BEGIN
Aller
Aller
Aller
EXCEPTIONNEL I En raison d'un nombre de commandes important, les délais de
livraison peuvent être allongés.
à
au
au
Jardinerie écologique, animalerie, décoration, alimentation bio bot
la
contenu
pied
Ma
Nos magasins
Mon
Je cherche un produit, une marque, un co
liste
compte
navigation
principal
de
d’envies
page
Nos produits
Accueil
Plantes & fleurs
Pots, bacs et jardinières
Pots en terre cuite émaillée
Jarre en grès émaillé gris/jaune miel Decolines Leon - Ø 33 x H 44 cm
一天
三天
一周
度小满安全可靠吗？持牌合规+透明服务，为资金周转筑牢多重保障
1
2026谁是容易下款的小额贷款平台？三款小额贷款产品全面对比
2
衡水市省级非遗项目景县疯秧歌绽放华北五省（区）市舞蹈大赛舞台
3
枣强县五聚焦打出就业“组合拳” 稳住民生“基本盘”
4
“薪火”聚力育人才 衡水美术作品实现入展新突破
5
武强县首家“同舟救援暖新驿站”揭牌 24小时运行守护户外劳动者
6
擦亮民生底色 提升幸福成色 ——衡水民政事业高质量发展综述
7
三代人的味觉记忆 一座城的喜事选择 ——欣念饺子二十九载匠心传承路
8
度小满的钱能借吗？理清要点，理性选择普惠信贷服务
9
END
BEGIN
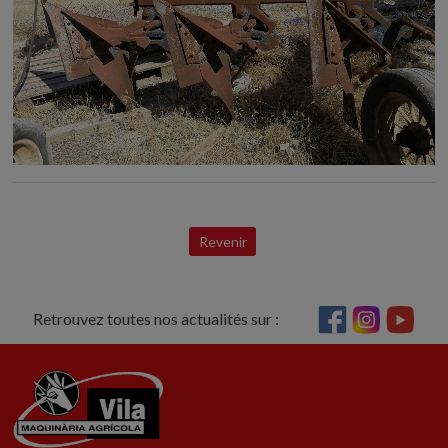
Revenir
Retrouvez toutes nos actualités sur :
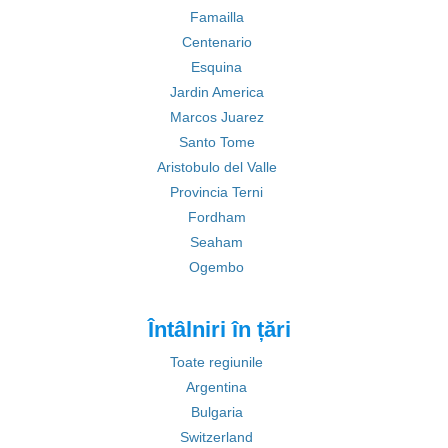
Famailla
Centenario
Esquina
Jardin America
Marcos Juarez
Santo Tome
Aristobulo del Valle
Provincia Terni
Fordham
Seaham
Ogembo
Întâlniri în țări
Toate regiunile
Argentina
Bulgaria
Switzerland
END
BEGIN
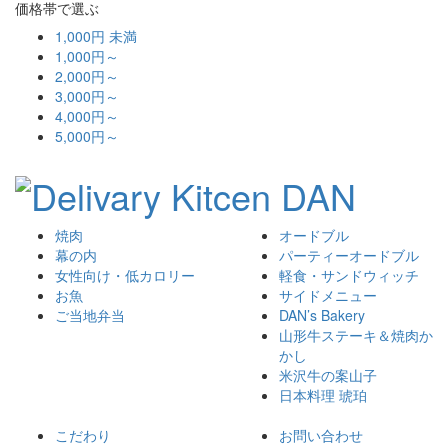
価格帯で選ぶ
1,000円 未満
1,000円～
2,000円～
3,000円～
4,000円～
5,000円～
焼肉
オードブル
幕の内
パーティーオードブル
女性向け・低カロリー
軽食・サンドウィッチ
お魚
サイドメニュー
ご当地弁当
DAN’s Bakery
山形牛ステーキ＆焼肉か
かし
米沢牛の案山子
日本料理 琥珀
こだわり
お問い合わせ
END
In how many lines above does the word "Pots" appear? Answer with only the number.

• SOLUTION TO THIS EXERCISE
2